Limitations & Future Work¶

High Human Evaluation Cost: The explainable schema relies on triple annotation and SoM segmentation, making it expensive to scale or update continuously.
VLM Bias: VIEScore metrics inherit the biases of the proprietary models (e.g., Gemini) used for automated scoring.
Snapshot Limitation: The evaluation of 14 models represents a point-in-time snapshot; the benchmark will require continuous updates as generative models evolve rapidly.
Future Work: The authors aim to use this dataset to train the next generation of "Explainable VLM Evaluators" by distilling fine-grained human judgment into automated metrics.

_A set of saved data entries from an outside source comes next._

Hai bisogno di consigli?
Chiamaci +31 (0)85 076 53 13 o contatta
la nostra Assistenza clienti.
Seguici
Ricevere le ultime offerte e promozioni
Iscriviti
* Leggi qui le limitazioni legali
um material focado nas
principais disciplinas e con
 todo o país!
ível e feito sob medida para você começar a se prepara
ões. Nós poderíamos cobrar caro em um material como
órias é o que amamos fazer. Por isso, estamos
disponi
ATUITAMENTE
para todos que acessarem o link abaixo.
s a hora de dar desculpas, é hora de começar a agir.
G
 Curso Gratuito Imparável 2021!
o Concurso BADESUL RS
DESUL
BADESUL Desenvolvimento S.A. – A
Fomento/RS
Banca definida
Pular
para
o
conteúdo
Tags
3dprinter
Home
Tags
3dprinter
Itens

Metric Taxonomy: Progresses from FID/LPIPS (fidelity) and CLIPScore (alignment) to VIEScore (VLM semantics) and ImagenWorld's explainable approach.
Benchmark Comparison: Unlike DrawBench (T2I only) or Gecko (alignment), ImagenWorld focuses on the intersection of unified tasks, multiple domains, and structured explainability.

Rating¶

Novelty: ⭐⭐⭐⭐ — The object and region-level error attribution schema is a distinctive contribution that moves image generation evaluation toward diagnostic mapping.
Experimental Thoroughness: ⭐⭐⭐⭐⭐ — Solid scale with 3.6K sets, 20K annotations, 14 diverse models, and rigorous statistical alignment tests.
Writing Quality: ⭐⭐⭐⭐ — Clear motivation-gap-contribution logic; well-structured insights and intuitive visualizations.
Value: ⭐⭐⭐⭐⭐ — Provides a "failure map" for model developers and identifies clear boundaries for VLM-as-a-judge, offering long-term reference value for both modeling and evaluation research.